Paul Christian Lauterbur
第10回(1994)受賞
バイオテクノロジー及びメディカルテクノロジー
/ 化学者
1929 - 2007
イリノイ大学バイオメディカルMR研究所 所長
現在、医学領域において、画像診断法として広く行われているMRI(磁気共鳴イメージング)の基本原理を最初に提案し、実験的にその可能性を確かめ、MRIの進歩発展の基礎を創るとともに、多くの関連技術を開発し、臨床医学に多大な貢献をした。

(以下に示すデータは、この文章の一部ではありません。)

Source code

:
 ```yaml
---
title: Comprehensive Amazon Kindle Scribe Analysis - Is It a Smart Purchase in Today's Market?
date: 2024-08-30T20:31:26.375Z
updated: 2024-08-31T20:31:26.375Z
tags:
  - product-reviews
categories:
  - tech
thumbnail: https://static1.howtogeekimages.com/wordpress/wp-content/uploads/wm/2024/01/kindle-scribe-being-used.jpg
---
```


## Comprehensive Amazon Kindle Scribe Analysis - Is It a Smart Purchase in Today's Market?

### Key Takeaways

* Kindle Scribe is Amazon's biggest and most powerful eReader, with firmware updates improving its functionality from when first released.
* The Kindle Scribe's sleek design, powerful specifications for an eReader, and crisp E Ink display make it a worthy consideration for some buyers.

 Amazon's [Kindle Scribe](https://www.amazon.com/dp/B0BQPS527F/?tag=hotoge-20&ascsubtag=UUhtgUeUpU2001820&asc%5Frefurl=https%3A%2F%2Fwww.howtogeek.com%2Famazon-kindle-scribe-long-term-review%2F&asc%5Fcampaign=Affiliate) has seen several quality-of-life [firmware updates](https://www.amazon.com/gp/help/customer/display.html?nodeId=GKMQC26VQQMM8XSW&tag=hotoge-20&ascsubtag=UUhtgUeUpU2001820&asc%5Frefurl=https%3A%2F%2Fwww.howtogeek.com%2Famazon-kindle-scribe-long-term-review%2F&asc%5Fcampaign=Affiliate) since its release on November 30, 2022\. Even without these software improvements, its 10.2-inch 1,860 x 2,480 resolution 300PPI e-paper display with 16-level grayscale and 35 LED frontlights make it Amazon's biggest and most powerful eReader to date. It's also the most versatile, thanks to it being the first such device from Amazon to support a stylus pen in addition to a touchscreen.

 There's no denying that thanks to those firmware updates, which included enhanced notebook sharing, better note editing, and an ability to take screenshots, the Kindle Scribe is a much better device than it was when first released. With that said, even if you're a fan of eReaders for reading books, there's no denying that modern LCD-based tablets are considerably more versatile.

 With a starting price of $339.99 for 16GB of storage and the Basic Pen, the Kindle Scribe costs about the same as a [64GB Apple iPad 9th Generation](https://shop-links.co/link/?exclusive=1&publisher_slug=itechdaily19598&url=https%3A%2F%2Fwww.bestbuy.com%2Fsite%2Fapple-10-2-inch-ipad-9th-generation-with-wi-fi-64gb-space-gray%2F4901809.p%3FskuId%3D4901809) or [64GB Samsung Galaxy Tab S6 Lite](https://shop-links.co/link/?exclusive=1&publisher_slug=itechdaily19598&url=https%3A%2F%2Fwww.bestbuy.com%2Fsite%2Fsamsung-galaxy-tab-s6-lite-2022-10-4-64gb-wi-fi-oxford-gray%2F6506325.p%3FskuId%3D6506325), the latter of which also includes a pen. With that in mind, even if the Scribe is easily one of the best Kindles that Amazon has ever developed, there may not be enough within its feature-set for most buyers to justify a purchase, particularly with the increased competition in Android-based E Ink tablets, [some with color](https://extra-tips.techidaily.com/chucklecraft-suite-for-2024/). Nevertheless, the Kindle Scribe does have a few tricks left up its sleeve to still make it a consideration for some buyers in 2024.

[受賞当時の対象分野: バイオテクノロジー(メディカルテクノロジーも含む)]
第10回京都賞は先端技術部門において「バイオテクノロジー(メディカルテクノロジーも含む)」の分野で、ポール・クリスチャン・ラウターバー博士に贈られる。
ラウターバー博士は、現在、医学領域において、画像診断法として広く行われているMRI(磁気共鳴イメージング)の基本原理を最初に提案し、実験的にその可能性を確かめ、MRIの進歩発展の基礎を創るとともに、多くの関連技術を開発し、今日の臨床医学の発展に多大な貢献をした。

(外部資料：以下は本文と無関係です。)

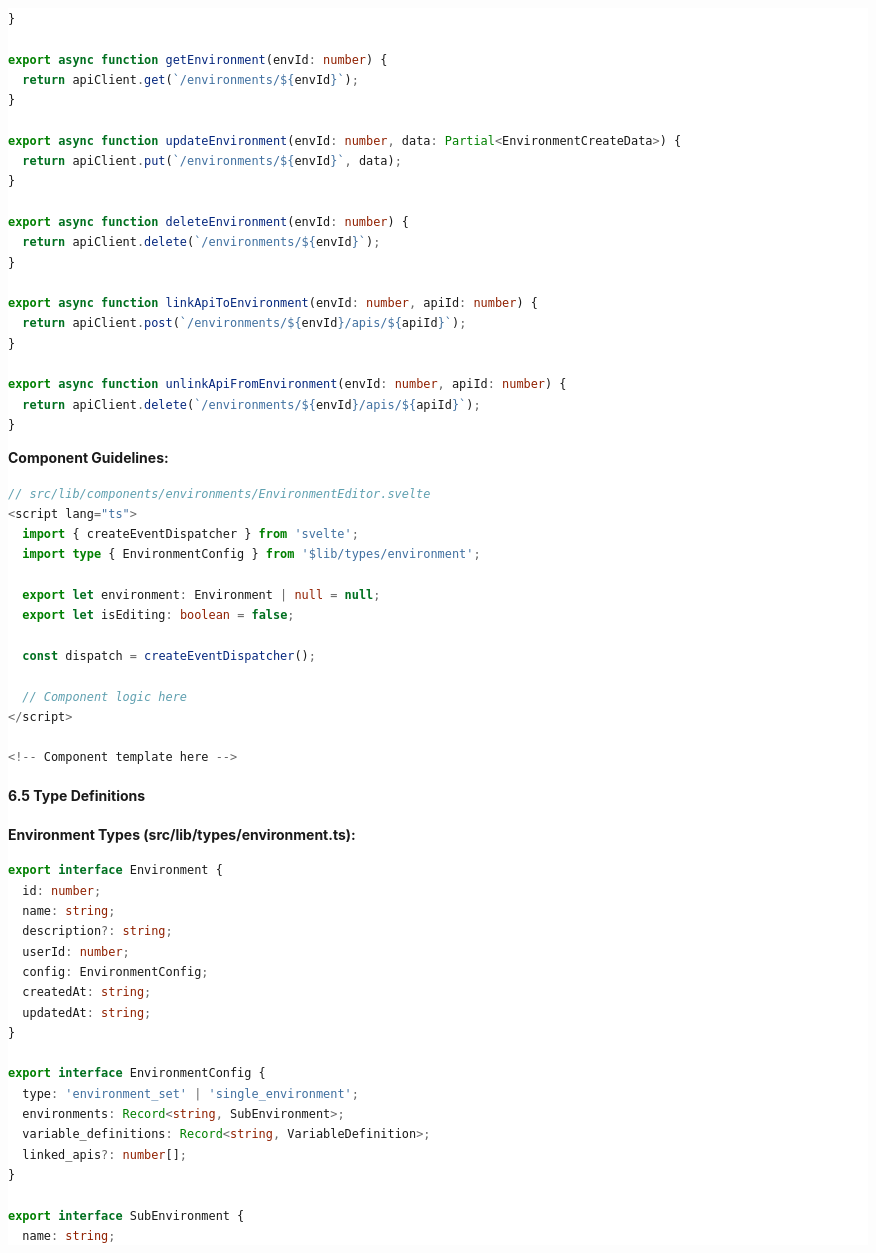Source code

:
```typescript
}

export async function getEnvironment(envId: number) {
  return apiClient.get(`/environments/${envId}`);
}

export async function updateEnvironment(envId: number, data: Partial<EnvironmentCreateData>) {
  return apiClient.put(`/environments/${envId}`, data);
}

export async function deleteEnvironment(envId: number) {
  return apiClient.delete(`/environments/${envId}`);
}

export async function linkApiToEnvironment(envId: number, apiId: number) {
  return apiClient.post(`/environments/${envId}/apis/${apiId}`);
}

export async function unlinkApiFromEnvironment(envId: number, apiId: number) {
  return apiClient.delete(`/environments/${envId}/apis/${apiId}`);
}
```

**Component Guidelines:**
```typescript
// src/lib/components/environments/EnvironmentEditor.svelte
<script lang="ts">
  import { createEventDispatcher } from 'svelte';
  import type { EnvironmentConfig } from '$lib/types/environment';
  
  export let environment: Environment | null = null;
  export let isEditing: boolean = false;
  
  const dispatch = createEventDispatcher();
  
  // Component logic here
</script>

<!-- Component template here -->
```

#### 6.5 Type Definitions

**Environment Types (src/lib/types/environment.ts):**
```typescript
export interface Environment {
  id: number;
  name: string;
  description?: string;
  userId: number;
  config: EnvironmentConfig;
  createdAt: string;
  updatedAt: string;
}

export interface EnvironmentConfig {
  type: 'environment_set' | 'single_environment';
  environments: Record<string, SubEnvironment>;
  variable_definitions: Record<string, VariableDefinition>;
  linked_apis?: number[];
}

export interface SubEnvironment {
  name: string;
```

ラウターバー博士は、傾斜磁場を使いNMR信号に位置情報をエンコードする技術と、CTで実用化した投影データから断層面データを構成する、画像再構成アルゴリズム(投影復元法)を用いたNMRズーグマトグラフィーを着想した。このアイデアを“Image formation by induced local interactons”と題する論文にファントム実験結果をつけて、1973年Nature誌に投稿し、NMR信号の空間分布を測定して画像化するという画期的な手法を、世界で初めて発表した。博士のこの発表が端緒となり、様々な手法が提案され、1982年頃から臨床応用が開始され、今日のMRI技術開発の急速な隆盛を見るに至った。
MRIは、無侵襲性で、骨の影響を受けることがなく、軟部組織のコントラストにも優れている。体の軟部組織の情報を本質的に三次元情報として取得しているので、様々な測定モードを用いることにより、癌の発見はもちろんのこと、脳の活動の様子など血液の変化や化学的変化を伴うものの画像化にも適しており、現在目覚ましい進歩をとげている脳機能解明の研究分野にとって、ますます重要な役割を担うことは確実である。

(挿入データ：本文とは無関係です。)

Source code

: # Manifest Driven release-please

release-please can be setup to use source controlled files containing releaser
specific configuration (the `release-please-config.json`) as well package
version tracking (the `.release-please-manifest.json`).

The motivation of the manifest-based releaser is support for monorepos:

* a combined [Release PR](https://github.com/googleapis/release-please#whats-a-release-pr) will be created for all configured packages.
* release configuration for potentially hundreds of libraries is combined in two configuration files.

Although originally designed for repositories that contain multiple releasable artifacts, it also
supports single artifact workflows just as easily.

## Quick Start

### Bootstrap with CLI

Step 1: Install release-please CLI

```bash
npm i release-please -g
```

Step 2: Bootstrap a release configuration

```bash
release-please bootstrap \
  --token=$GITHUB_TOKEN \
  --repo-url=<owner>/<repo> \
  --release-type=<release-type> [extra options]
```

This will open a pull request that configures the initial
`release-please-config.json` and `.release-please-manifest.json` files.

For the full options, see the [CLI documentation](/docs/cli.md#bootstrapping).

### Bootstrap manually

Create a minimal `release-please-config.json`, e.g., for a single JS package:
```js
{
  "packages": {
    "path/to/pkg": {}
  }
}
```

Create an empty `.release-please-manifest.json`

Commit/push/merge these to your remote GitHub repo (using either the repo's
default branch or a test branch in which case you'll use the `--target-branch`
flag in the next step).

ラウターバー博士はその後も、選択励起法、化学シフトイメージング、流速の測定、常磁性金属塩による造影、三次元MRI、サーフェイスコイルイメージングなどに関する論文を発表してMRIの発展に貢献し続けてきた。最近ではNMR顕微鏡の改善やNMRによる脳の研究を行っており、またMRIの提案以前には13Cスペクトロスコピーを初めて行い、これに関する数多くの実績もあげている。
今日MRIは、20年前の博士の基本原理に基づき、その後の多くの要素技術の発明と多くの技術者の努力によってなお急速に発展を続けている。
ラウターバー博士のMRIを通じた医学に対する貢献は絶大であり、ラウターバー博士は第10回京都賞先端技術部門の受賞者として最も相応しい。